October 27, 2025 | 3.5 Minute Read
Last week brought an interesting opportunity. A local investor contacted me—she’s relocating to Europe and asked if I could lease her short-term rental for $1,275 per month. This would be using the rental arbitrage strategy.
The property is a fully renovated, nicely furnished three-bedroom, one-bath home.
But first, what is rental arbitrage?
Rental Arbitrage Defined
Rental arbitrage is a strategy where an investor leases a property from a landlord or owner, with permission, and re-rent it on short-term rental platforms such as Airbnb, VRBO, or Booking.com.
Instead of owning the property, the investor profits from the difference between the rent they pay and the income they earn from short-term guests.
The owner receives consistent rent and benefits from having their property well-maintained, while the investor handles furnishing, marketing, and management through the platforms.

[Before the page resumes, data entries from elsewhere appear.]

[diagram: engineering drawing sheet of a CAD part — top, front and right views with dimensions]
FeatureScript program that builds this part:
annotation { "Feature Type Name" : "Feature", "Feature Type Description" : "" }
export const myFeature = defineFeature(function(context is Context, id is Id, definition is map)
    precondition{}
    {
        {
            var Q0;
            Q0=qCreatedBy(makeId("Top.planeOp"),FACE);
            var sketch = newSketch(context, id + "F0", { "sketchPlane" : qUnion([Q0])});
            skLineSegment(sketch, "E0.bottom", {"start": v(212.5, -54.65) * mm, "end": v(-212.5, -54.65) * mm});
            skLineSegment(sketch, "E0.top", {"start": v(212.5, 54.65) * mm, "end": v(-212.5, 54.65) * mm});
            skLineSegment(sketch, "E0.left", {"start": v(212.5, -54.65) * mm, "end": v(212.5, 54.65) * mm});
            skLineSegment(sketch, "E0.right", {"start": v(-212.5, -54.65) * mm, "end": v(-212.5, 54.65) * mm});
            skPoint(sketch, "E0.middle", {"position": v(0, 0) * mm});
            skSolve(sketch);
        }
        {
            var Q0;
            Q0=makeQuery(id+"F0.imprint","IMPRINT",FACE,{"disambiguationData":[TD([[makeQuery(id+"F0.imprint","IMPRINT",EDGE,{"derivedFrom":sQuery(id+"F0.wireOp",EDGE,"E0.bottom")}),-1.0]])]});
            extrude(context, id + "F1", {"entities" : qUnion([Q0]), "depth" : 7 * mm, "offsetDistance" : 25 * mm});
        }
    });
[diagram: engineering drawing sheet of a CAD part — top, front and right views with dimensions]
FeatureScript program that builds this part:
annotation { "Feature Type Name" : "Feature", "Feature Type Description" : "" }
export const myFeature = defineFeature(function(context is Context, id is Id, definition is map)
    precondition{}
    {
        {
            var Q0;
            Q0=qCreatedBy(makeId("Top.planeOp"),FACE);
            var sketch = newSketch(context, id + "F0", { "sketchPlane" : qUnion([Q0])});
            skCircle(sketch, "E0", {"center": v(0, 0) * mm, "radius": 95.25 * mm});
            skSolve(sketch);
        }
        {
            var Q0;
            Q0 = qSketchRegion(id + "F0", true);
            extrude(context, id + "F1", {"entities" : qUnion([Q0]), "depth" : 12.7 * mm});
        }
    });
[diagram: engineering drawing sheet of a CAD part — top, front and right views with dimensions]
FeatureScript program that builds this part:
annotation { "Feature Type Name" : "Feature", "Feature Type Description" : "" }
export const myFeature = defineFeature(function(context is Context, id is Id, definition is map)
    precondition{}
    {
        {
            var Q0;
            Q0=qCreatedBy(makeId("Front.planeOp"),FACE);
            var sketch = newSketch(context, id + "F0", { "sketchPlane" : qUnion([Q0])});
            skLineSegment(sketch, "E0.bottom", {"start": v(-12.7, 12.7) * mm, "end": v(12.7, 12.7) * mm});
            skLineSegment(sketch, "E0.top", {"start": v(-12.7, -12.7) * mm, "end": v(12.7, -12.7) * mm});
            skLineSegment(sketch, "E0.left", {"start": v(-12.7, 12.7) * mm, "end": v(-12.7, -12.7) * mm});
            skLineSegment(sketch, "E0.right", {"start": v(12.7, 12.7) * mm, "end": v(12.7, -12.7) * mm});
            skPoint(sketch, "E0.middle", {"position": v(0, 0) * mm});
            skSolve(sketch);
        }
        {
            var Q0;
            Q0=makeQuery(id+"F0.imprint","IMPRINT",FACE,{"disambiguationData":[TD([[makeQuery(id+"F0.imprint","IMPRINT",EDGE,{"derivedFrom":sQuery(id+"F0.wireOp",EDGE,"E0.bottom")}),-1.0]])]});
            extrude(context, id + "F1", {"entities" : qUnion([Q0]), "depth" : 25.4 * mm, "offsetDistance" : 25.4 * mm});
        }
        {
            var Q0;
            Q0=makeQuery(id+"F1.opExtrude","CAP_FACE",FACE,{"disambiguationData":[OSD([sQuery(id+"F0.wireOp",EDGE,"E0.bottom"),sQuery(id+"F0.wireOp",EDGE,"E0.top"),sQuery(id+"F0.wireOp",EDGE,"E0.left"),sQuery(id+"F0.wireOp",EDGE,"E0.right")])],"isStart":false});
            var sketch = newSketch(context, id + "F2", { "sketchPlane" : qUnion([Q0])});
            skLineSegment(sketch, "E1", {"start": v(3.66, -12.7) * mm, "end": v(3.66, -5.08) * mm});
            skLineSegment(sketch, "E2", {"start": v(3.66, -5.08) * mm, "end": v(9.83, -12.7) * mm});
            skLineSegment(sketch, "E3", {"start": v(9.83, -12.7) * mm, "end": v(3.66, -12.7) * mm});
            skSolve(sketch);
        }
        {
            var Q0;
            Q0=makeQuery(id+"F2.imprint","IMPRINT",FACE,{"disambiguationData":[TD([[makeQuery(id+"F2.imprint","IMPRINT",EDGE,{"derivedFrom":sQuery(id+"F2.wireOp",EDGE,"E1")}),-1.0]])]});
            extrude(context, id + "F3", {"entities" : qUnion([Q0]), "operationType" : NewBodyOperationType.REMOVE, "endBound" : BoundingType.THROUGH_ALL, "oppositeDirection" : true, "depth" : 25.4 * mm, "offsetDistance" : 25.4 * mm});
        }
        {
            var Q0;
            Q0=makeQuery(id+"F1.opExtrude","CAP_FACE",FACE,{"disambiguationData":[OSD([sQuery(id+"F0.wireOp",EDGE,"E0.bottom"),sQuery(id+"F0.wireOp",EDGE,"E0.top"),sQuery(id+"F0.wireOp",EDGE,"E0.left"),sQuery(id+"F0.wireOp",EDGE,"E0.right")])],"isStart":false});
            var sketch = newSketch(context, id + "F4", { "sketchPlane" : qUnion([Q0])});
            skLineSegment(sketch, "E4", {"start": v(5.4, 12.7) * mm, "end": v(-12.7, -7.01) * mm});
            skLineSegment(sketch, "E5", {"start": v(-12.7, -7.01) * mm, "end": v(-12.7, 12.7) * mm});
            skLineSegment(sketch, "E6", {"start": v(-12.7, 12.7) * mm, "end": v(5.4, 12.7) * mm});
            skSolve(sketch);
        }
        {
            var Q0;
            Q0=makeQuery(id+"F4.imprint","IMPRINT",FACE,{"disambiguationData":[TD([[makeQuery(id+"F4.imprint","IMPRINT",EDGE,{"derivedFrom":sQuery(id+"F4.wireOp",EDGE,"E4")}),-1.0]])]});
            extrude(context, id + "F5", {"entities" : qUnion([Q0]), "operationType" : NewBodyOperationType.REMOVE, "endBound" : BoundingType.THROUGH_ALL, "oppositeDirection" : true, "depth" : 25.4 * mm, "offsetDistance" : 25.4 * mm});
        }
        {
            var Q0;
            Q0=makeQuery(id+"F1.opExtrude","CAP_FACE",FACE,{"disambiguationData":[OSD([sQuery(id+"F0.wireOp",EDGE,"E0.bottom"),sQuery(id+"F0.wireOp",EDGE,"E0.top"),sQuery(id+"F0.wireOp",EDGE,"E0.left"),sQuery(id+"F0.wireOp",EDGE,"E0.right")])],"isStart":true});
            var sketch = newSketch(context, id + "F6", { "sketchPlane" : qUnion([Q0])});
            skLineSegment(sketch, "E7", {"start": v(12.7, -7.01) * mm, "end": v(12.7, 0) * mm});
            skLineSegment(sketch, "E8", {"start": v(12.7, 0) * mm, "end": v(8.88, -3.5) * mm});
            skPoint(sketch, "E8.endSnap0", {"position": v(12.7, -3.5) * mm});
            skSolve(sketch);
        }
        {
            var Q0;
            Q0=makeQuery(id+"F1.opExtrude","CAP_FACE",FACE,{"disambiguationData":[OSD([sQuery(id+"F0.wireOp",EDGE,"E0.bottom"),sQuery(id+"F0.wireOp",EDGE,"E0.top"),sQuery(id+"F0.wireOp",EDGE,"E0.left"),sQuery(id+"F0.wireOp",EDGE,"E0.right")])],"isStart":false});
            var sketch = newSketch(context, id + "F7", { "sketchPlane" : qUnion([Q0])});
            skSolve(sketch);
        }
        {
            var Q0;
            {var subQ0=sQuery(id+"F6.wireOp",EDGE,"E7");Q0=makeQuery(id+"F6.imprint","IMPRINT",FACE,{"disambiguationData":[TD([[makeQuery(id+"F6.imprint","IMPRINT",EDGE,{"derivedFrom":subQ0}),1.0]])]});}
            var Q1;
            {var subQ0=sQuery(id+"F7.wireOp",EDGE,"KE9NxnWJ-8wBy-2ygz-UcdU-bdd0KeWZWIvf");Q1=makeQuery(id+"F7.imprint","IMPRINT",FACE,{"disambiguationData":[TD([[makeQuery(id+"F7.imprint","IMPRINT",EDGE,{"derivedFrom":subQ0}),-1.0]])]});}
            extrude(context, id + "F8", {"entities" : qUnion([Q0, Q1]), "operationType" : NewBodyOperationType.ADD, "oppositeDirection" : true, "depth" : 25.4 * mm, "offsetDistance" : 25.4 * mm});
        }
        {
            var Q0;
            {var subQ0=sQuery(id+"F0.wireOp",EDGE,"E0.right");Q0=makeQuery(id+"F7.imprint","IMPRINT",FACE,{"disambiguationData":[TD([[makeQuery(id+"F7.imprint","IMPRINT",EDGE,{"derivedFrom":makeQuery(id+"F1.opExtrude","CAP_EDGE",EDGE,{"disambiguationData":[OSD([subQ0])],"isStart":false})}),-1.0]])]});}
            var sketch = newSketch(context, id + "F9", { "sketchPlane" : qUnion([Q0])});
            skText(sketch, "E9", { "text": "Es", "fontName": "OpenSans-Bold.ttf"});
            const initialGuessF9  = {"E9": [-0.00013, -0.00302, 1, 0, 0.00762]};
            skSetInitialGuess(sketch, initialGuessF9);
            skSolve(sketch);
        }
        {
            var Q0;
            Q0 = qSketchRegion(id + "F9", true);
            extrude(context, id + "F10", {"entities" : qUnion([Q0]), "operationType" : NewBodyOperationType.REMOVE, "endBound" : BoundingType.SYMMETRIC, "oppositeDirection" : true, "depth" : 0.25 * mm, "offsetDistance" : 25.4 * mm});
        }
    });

In other words, it’s about leveraging a long-term lease to create short-term rental income—a model that allows investors to generate cash flow without the capital needed to purchase real estate.
In this case, the property is already turnkey—furnished with everything from kitchenware and linens to cleaning supplies. That alone made it an appealing opportunity. Even better, the investor has been hosting on Airbnb for eight years, and this particular property has over 130 reviews with a solid 4.81 rating. Clearly, guests like it.
But—as is often the case when a deal seems too good to be true—there’s a catch. The numbers didn’t quite meet expectations.
Running the Numbers
The owner shared that she only listed the property on Airbnb and rents it part-time. Over the past 12 months, she netted $16,272.19, which averages $1,356.01 per month after booking fees. Based on 3.5 bookings per month, that’s about $387.43 per stay.
If we added VRBO, it’s reasonable to expect at least one additional monthly booking, bringing total projected income to around $1,743.44 per month. After paying the $1,275 rent, that leaves about $468.44 in profit—before expenses.
Now, let’s factor in the actual operating costs:
$400 – Housekeeping (based on four bookings per month)
$300 – Utilities, internet, and lawn care
$50 – Restocking supplies
Total Monthly Expenses: $750
After these costs, we’d be roughly a negative $281.56.
Because this property is in the same area as most of our current short-term rentals, I know the market extremely well. We used to operate six other 3-bedroom, 1-bath short-term rentals nearby. Today, only one remains. We converted one back to a long-term rental and sold the other five—either turnkey to investors or retail to owner-occupants. The reason? Three-bed, one-bath homes simply don’t perform as well in this area.
Our remaining 3/1 still operates as a short-term rental, generating about $20,000 annually and netting around $12,000 after expenses—roughly $1,000 per month.
For a new arbitrage deal to make sense for us, we’d need to clear at least $500 per month in profit after all expenses. That means monthly revenue would need to rise from $1,743.44 to $2,243.44. The owner’s past 12 months of performance only hit that number four times.
When I shared my analysis, her response was:
“The algorithm favors click-through rates and full-time listings, so the blocked dates reduced bookings. A new host listing it full-time would see higher results. The last 12 months don’t reflect its true performance or future potential. While I understand your analysis, I stand by my projections.”
While I appreciate her optimism, the math doesn’t support that theory. The last 12 months’ income is the most reliable indicator of what we can realistically expect moving forward.
The Pros and Cons of Rental Arbitrage
This situation highlights both the potential and the pitfalls of the rental arbitrage strategy.
Pros:
Low barrier to entry: You don’t need to own property—just lease it.
Scalability: You can grow quickly by leasing multiple units.
Fixed rent: Your main cost is predictable.
Potentially high returns: In the right market, short-term rentals can outperform long-term leases.
Flexibility: Easier to exit than selling a property.
No exposure to property value risk: You’re not affected by market price swings.
Cons:
Thin margins: One slow month can erase profits.
Landlord dependency: Permission and cooperation are crucial. If they chose not to renew your lease, what next?
Market volatility: Seasonal dips and competition affect income.
Regulatory risks: City ordinances can shut you down overnight especially if you are arbitraging a rental such as a condo with an HOA.
High management demands: Turnovers, cleanings, and maintenance add workload.
No equity or tax benefits: You’re building income, not wealth.
Upfront costs: Furnishing can be expensive before earning your first dollar.
For some investors, the low barrier to entry and flexibility make arbitrage a great short-term play. But for me, every deal starts and ends with numbers—and these simply didn’t pencil out.
Options Moving Forward
Convert it to a long-term rental. Market rent is about $1,275 per month.
Keep it as a short-term rental, though her visa for the move abroad restricts variable income.
Hire a co-host to manage it, though she wouldn’t be able to report that income for visa purposes.
Sell the property.
I respect this investor, but expecting market rent for a property that doesn’t cash flow under a rental arbitrage model simply isn’t sustainable. The math tells the truth, and in this case, it’s clear: the deal looks good on paper, but not in the bank account.